Das rettende Floß aus der Einsamkeit sollte aus zwei Materialien bestehen:
Einerseits kann es hilfreich sein die Zeit mit dir alleine positiv zu gestalten und dir selbst etwas Gutes zu tun. Versuche dich selbst wie deine beste Freundin oder deinen besten Freund zu behandeln. Koche dir etwas Schönes, gehe ins Restaurant, mache lange Spaziergänge oder unternehme etwas – auch alleine. Nimm dir die Zeit, zu erforschen, was dir wirklich gut tut. Denn oft versuchen wir schlechte Gefühle mit Süßigkeiten zu überdecken oder uns Glücksgefühle durch Internetshopping zu „erkaufen“. Kurzfristig erzielen beide Strategien den gewünschten Effekt: Die Dopaminausschüttung sorgt dafür, dass wir uns glücklicher fühlen. Langfristig überwiegen jedoch eher altbekannte Gefühle – Schuld und Scham.

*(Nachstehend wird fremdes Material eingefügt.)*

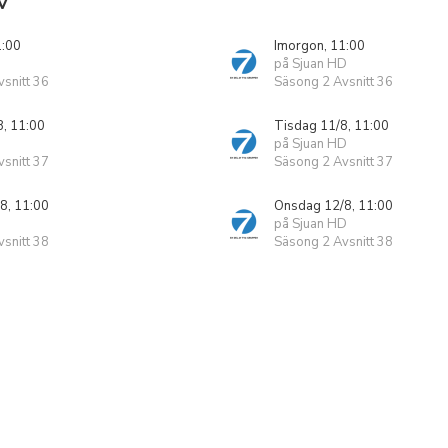
V
1:00
Imorgon, 11:00
på Sjuan HD
snitt 36
Säsong 2 Avsnitt 36
8, 11:00
Tisdag 11/8, 11:00
på Sjuan HD
snitt 37
Säsong 2 Avsnitt 37
8, 11:00
Onsdag 12/8, 11:00
på Sjuan HD
snitt 38
Säsong 2 Avsnitt 38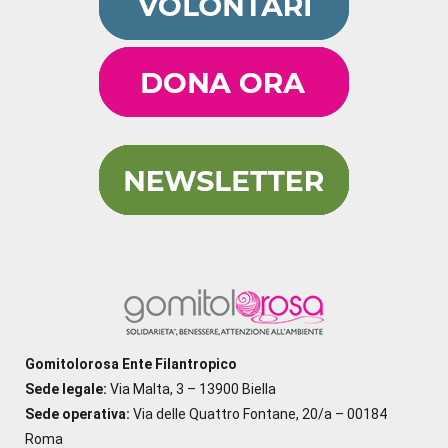
Gomitolorosa Ente Filantropico
Sede legale:
Via Malta, 3 – 13900 Biella
Sede operativa:
Via delle Quattro Fontane, 20/a – 00184
Roma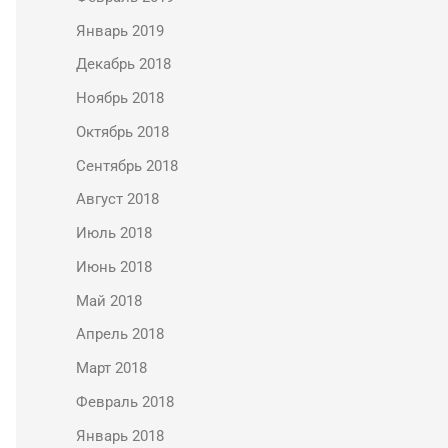
Январь 2019
Декабрь 2018
Ноябрь 2018
Октябрь 2018
Сентябрь 2018
Август 2018
Июль 2018
Июнь 2018
Май 2018
Апрель 2018
Март 2018
Февраль 2018
Январь 2018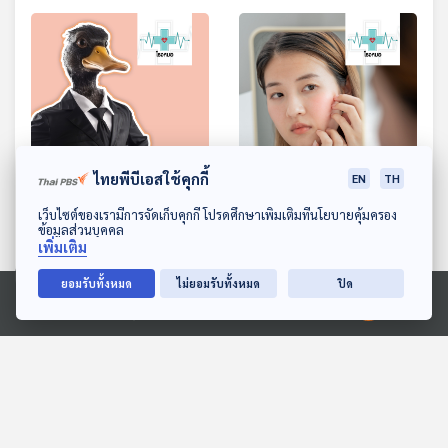
ไทยพีบีเอสใช้คุกกี้
EN
TH
EP. 1073: พวกมนุษย์เป็ด
EP. 1074: อาการแบบไหน
ดาวน์โหลด Thai PBS Podcast Application
เว็บไซต์ของเรามีการจัดเก็บคุกกี้ โปรดศึกษาเพิ่มเติมที่นโยบายคุ้มครอง
ข้อมูลส่วนบุคคล
เป็นได้ทุกอย่าง ไม่สุดสัก
เรียกว่า "แพ้เครื่องสำอาง"
เพิ่มเติม
ทาง หาตัวเองไม่เจอ
โรงหมอ
โรงหมอ
ยอมรับทั้งหมด
ไม่ยอมรับทั้งหมด
ปิด
Ⓒ 2020 องค์การกระจายเสียงและแพร่ภาพสาธารณะแห่งประเทศไทย
ตอนที่เกี่ยวข้อง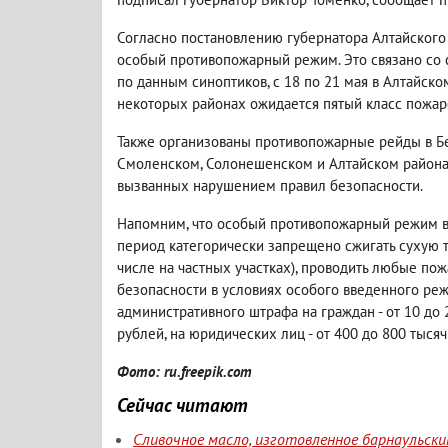
Согласно постановлению губернатора Алтайского к
особый противопожарный режим. Это связано со 
по данным синоптиков, с 18 по 21 мая в Алтайском
некоторых районах ожидается пятый класс пожаро
Также организованы противопожарные рейды в Бе
Смоленском, Солонешенском и Алтайском района
вызванных нарушением правил безопасности.
Напомним, что особый противопожарный режим 
период категорически запрещено сжигать сухую тр
числе на частных участках), проводить любые п
безопасности в условиях особого введенного реж
административного штрафа на граждан - от 10 до 2
рублей, на юридических лиц - от 400 до 800 тысяч
Фото: ru.freepik.com
Сейчас читают
Сливочное масло, изготовленное барнаульск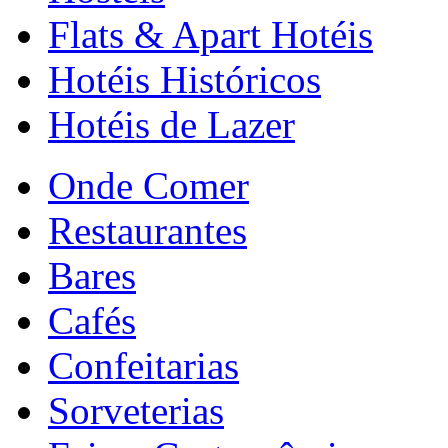
Flats & Apart Hotéis
Hotéis Históricos
Hotéis de Lazer
Onde Comer
Restaurantes
Bares
Cafés
Confeitarias
Sorveterias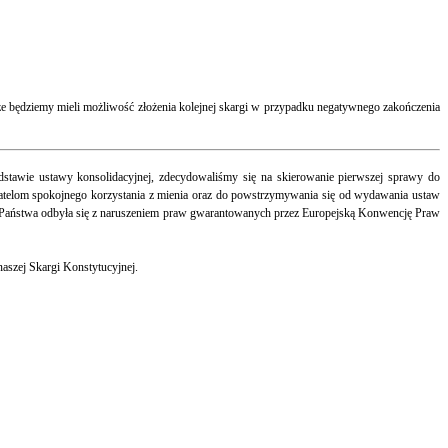
że będziemy mieli możliwość złożenia kolejnej skargi w przypadku negatywnego zakończenia
stawie ustawy konsolidacyjnej, zdecydowaliśmy się na skierowanie pierwszej sprawy do
telom spokojnego korzystania z mienia oraz do powstrzymywania się od wydawania ustaw
rbu Państwa odbyła się z naruszeniem praw gwarantowanych przez Europejską Konwencję Praw
aszej Skargi Konstytucyjnej.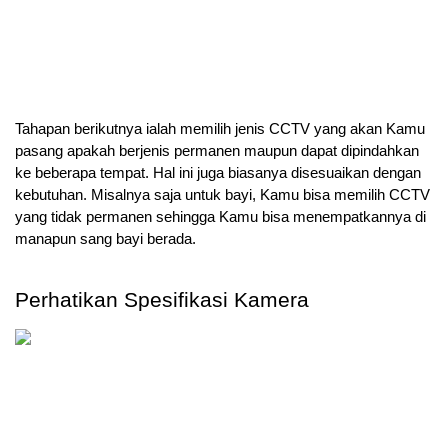
Tahapan berikutnya ialah memilih jenis CCTV yang akan Kamu 
pasang apakah berjenis permanen maupun dapat dipindahkan 
ke beberapa tempat. Hal ini juga biasanya disesuaikan dengan 
kebutuhan. Misalnya saja untuk bayi, Kamu bisa memilih CCTV 
yang tidak permanen sehingga Kamu bisa menempatkannya di 
manapun sang bayi berada.
Perhatikan Spesifikasi Kamera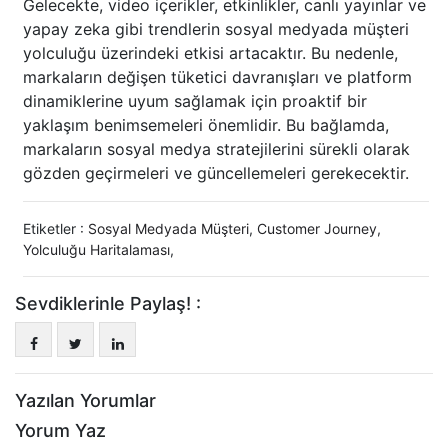
Gelecekte, video içerikler, etkinlikler, canlı yayınlar ve
yapay zeka gibi trendlerin sosyal medyada müşteri
yolculuğu üzerindeki etkisi artacaktır. Bu nedenle,
markaların değişen tüketici davranışları ve platform
dinamiklerine uyum sağlamak için proaktif bir
yaklaşım benimsemeleri önemlidir. Bu bağlamda,
markaların sosyal medya stratejilerini sürekli olarak
gözden geçirmeleri ve güncellemeleri gerekecektir.
Etiketler :
Sosyal Medyada Müşteri
,
Customer Journey
,
Yolculuğu Haritalaması
,
Sevdiklerinle Paylaş! :
Yazılan Yorumlar
Yorum Yaz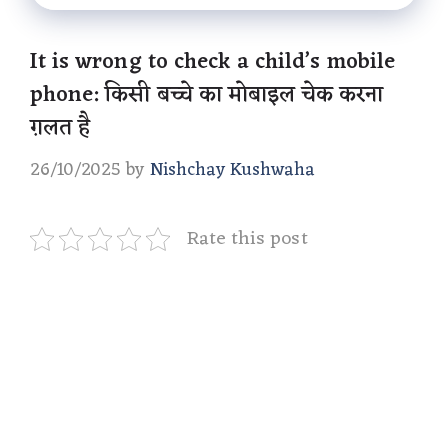
It is wrong to check a child’s mobile
phone: किसी बच्चे का मोबाइल चेक करना
ग़लत है
26/10/2025
by
Nishchay Kushwaha
Rate this post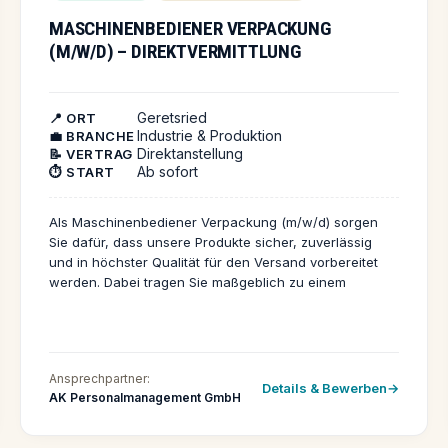
MASCHINENBEDIENER VERPACKUNG
(M/W/D) – DIREKTVERMITTLUNG
Geretsried
📍 ORT
Industrie & Produktion
💼 BRANCHE
Direktanstellung
📝 VERTRAG
Ab sofort
⏱️ START
Als Maschinenbediener Verpackung (m/w/d) sorgen
Sie dafür, dass unsere Produkte sicher, zuverlässig
und in höchster Qualität für den Versand vorbereitet
werden. Dabei tragen Sie maßgeblich zu einem
reibungslosen Ablauf im Verpackungsprozess bei.
Ansprechpartner:
Details & Bewerben
AK Personalmanagement GmbH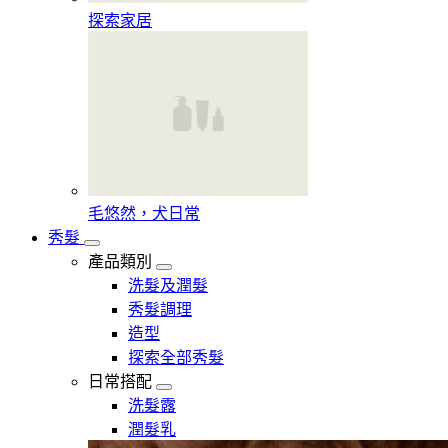
探索家居
毛悠然，犬日常
秀髮
產品類別
洗髮及潤髮
秀髮調理
造型
探索全部秀髮
日常搭配
洗髮露
潤髮乳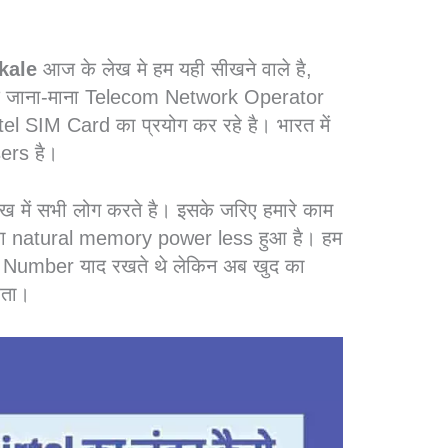
kale
आज के लेख मे हम यही सीखने वाले है,
 एक जाना-माना Telecom Network Operator
el SIM Card का प्रयोग कर रहे है। भारत में
ers है।
ख में सभी लोग करते है। इसके जरिए हमारे काम
मारा natural memory power less हुआ है। हम
का Number याद रखते थे लेकिन अब खुद का
हता।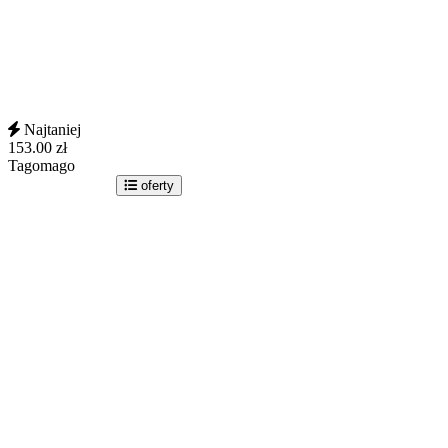
Najtaniej
153.00
zł
Tagomago
idź do sklepu
oferty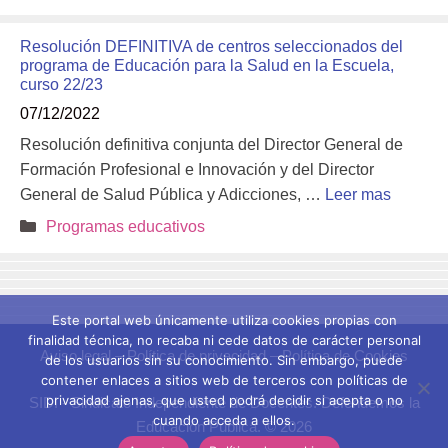
Resolución DEFINITIVA de centros seleccionados del
programa de Educación para la Salud en la Escuela,
curso 22/23
07/12/2022
Resolución definitiva conjunta del Director General de
Formación Profesional e Innovación y del Director
General de Salud Pública y Adicciones, …
Leer mas
Categorías
Programas educativos
Este portal web únicamente utiliza cookies propias con
finalidad técnica, no recaba ni cede datos de carácter personal
Aviso legal
–
Política de privacidad
–
Política de Cookies
de los usuarios sin su conocimiento. Sin embargo, puede
contener enlaces a sitios web de terceros con políticas de
privacidad ajenas, que usted podrá decidir si acepta o no
SIDI - Sindicato Independiente de Docentes. Defendemos la
cuando acceda a ellos.
Educación Pública. © 2026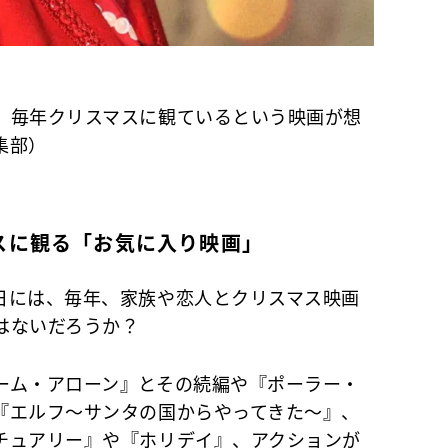
、毎年クリスマスに観ているという映画が想
集部）
スに観る「お気に入り映画」
には、毎年、家族や恋人とクリスマス映画
はないだろうか？
ム・アローン』とその続編や『ポーラー・
『エルフ～サンタの国からやってきた～』、
チュアリー』や『ホリデイ』、アクションが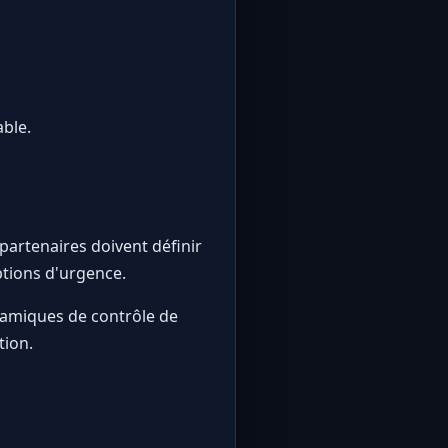
ble.
artenaires doivent définir
ptions d'urgence.
namiques de contrôle de
tion.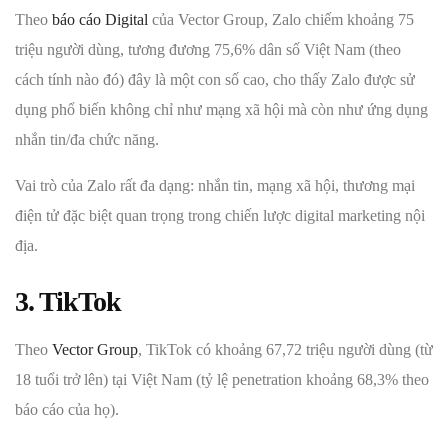
Theo
báo cáo Digital
của Vector Group, Zalo chiếm khoảng 75
triệu người dùng, tương đương 75,6% dân số Việt Nam (theo
cách tính nào đó) đây là một con số cao, cho thấy Zalo được sử
dụng phổ biến không chỉ như mạng xã hội mà còn như ứng dụng
nhắn tin/đa chức năng.
Vai trò của Zalo rất đa dạng: nhắn tin, mạng xã hội, thương mại
điện tử đặc biệt quan trọng trong chiến lược digital marketing nội
địa.
3. TikTok
Theo
Vector Group
, TikTok có khoảng 67,72 triệu người dùng (từ
18 tuổi trở lên) tại Việt Nam (tỷ lệ penetration khoảng 68,3% theo
báo cáo của họ).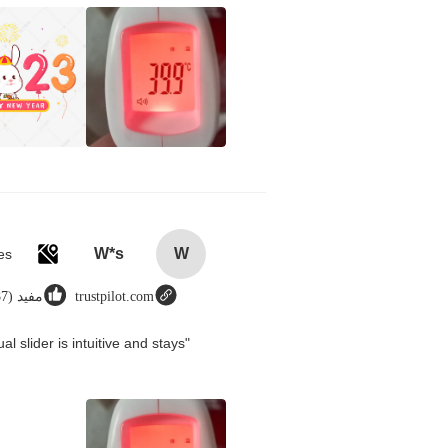
W*s
W
trustpilot.com
مفيد (8987)
 slider is intuitive and stays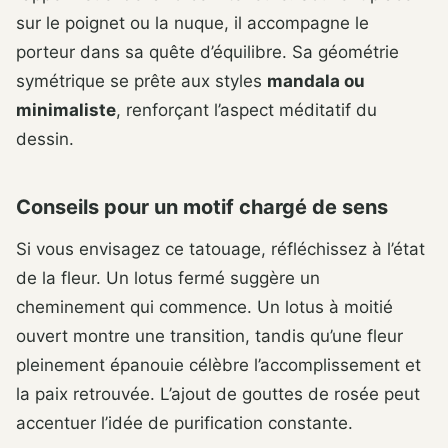
sur le poignet ou la nuque, il accompagne le
porteur dans sa quête d’équilibre. Sa géométrie
symétrique se prête aux styles
mandala ou
minimaliste
, renforçant l’aspect méditatif du
dessin.
Conseils pour un motif chargé de sens
Si vous envisagez ce tatouage, réfléchissez à l’état
de la fleur. Un lotus fermé suggère un
cheminement qui commence. Un lotus à moitié
ouvert montre une transition, tandis qu’une fleur
pleinement épanouie célèbre l’accomplissement et
la paix retrouvée. L’ajout de gouttes de rosée peut
accentuer l’idée de purification constante.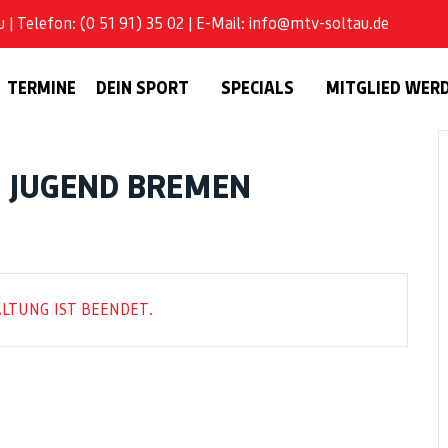
| Telefon: (0 51 91) 35 02 | E-Mail: info@mtv-soltau.de
TERMINE
DEIN SPORT
SPECIALS
MITGLIED WER
), JUGEND BREMEN
LTUNG IST BEENDET.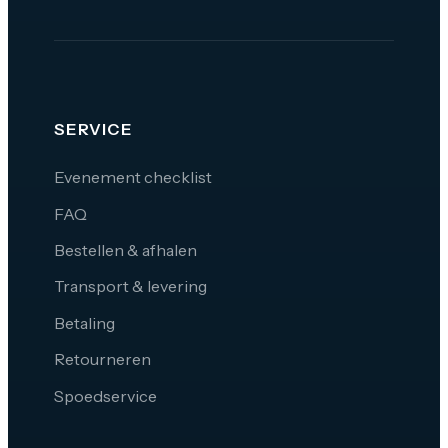
SERVICE
Evenement checklist
FAQ
Bestellen & afhalen
Transport & levering
Betaling
Retourneren
Spoedservice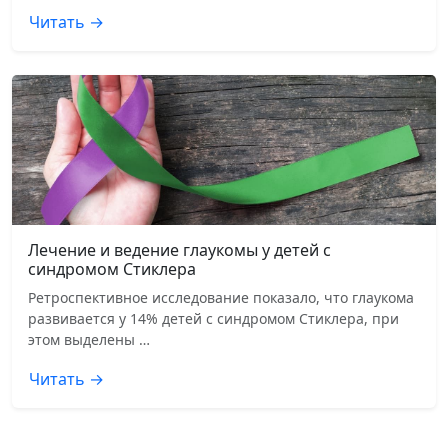
Читать →
Лечение и ведение глаукомы у детей с
синдромом Стиклера
Ретроспективное исследование показало, что глаукома
развивается у 14% детей с синдромом Стиклера, при
этом выделены …
Читать →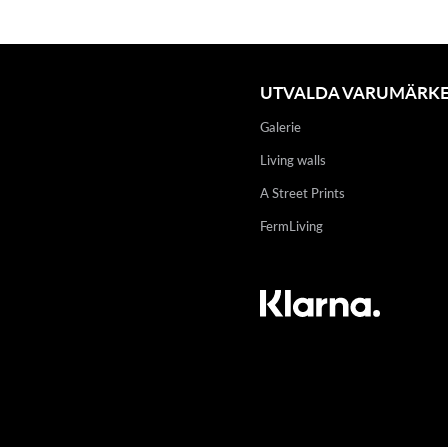
UTVALDA VARUMÄRK
Galerie
Living walls
A Street Prints
FermLiving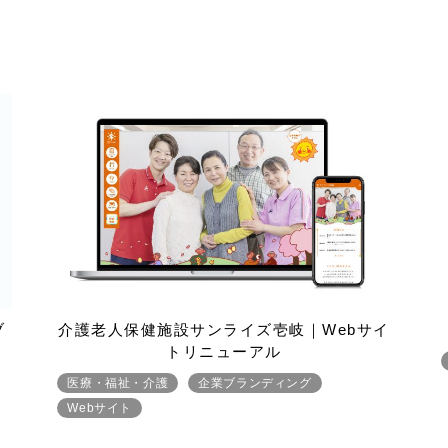
ブ
介護老人保健施設サンライズ壱岐｜Webサイ
トリニューアル
医療・福祉・介護
企業ブランディング
Webサイト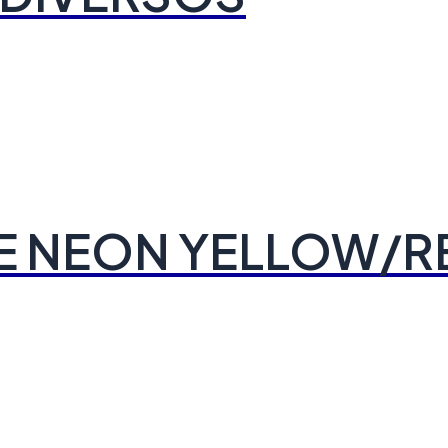
E NEON YELLOW/R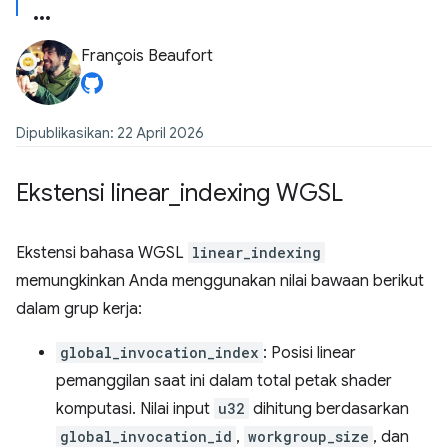
François Beaufort
Dipublikasikan: 22 April 2026
Ekstensi linear
_
indexing WGSL
Ekstensi bahasa WGSL
linear_indexing
memungkinkan Anda menggunakan nilai bawaan berikut
dalam grup kerja:
global_invocation_index
: Posisi linear
pemanggilan saat ini dalam total petak shader
komputasi. Nilai input
u32
dihitung berdasarkan
global_invocation_id
,
workgroup_size
, dan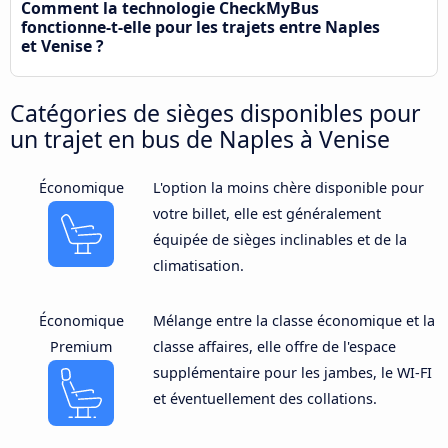
Comment la technologie CheckMyBus
fonctionne-t-elle pour les trajets entre Naples
et Venise ?
Catégories de sièges disponibles pour
un trajet en bus de Naples à Venise
Économique
L'option la moins chère disponible pour
votre billet, elle est généralement
équipée de sièges inclinables et de la
climatisation.
Économique
Mélange entre la classe économique et la
Premium
classe affaires, elle offre de l'espace
supplémentaire pour les jambes, le WI-FI
et éventuellement des collations.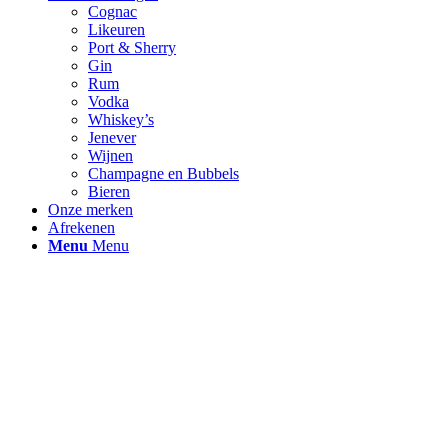
Cognac
Likeuren
Port & Sherry
Gin
Rum
Vodka
Whiskey’s
Jenever
Wijnen
Champagne en Bubbels
Bieren
Onze merken
Afrekenen
Menu
Menu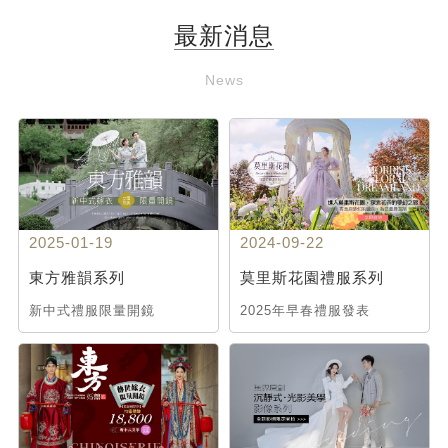
最新消息
News
2025-01-19
2024-09-22
東方雅韻系列
莫里斯花園禮服系列
新中式禮服限量開鏡
2025年早春禮服發表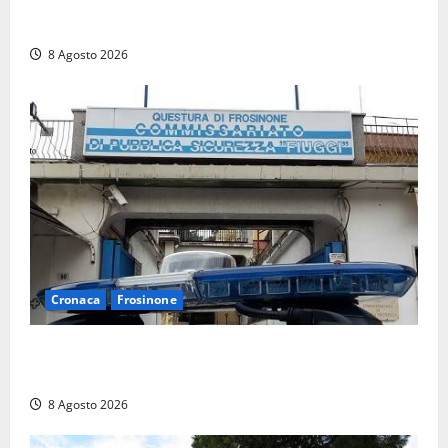
Brutto incidente stradale per Alessio Fiorillo:
Viterbo si stringe al suo “ciuffo”
8 Agosto 2026
Cronaca
Frosinone
Auto sospetta fermata a Fiuggi: la polizia trova un
coltello, cocaina e hashish. Quattro nei guai
8 Agosto 2026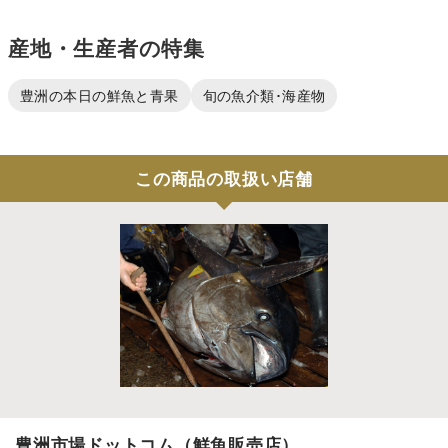
産地・生産者の特集
豊洲の本日の鮮魚と青果
旬の魚介類･海産物
この商品の取扱い店舗
豊洲市場ドットコム（鮮魚販売店）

Der zweite Baustein sind natürlich die Kontakte vor Ort. Viele Expats gehen in der Annahme ins Ausland, dass sie soziale Kontakte über die Arbeit aufbauen. Enttäuschung entsteht, wenn sich aus Arbeitsbeziehungen doch keine privaten Beziehungen entwickeln.
Am einfachsten lassen sich Freundschaften über Gemeinsamkeiten und geteilte Leidenschaften aufbauen z.B. Hobbys und gleiche Erfahrungen. Freundschaften außerhalb der Arbeit zu finden, hat außerdem den Vorteil, dass es einfacher ist darüber zu sprechen, wenn es einem mal nicht gut geht.  

Navigationshilfe

Es gibt verschiedene hilfreiche online Portale, um sich mit anderen Menschen zu verbinden: Facebook bietet Gruppen an, wie “Germans in…” oder “Expats in…” hier kann die gemeinsame Erfahrung als Expat in einer fremden Stadt zu Leben eine Grundlage für das Kennenlernen sein. Über Meetup (*) kann man sich einfach zum Tanzen, Sport und andere Unternehmungen verabreden. Außerdem haben sich rund um das Thema Frauen und Karriere interessante, auch internationale, Communities entwickelt, wie Female Future Force (*) oder girl gone international (*). Soziales Engagement oder Umweltaktivismus können ebenfalls eine geteilte Leidenschaft sein, über die man Menschen treffen kann.

Oft bleibt vor Ort wenig Zeit, um Kontakte zu suchen, da der Job viel Stress verursacht (*). Deshalb kann es sinnvoll sein, über das Internet schon vor der Abreise Kontakte aufzubauen. Das erleichtert dann auch den Start am neuen Lebensort.

Wenn du deine eigene Seekarte gut vorbereitest und auch sozial-emotionale Routen bedenkst, findest du bestimmt den Weg zu deiner Trauminsel. Solltest du dich trotzdem an einen weißen Fleck verirren, hilft es einen Notfallkoffer dabei zu haben.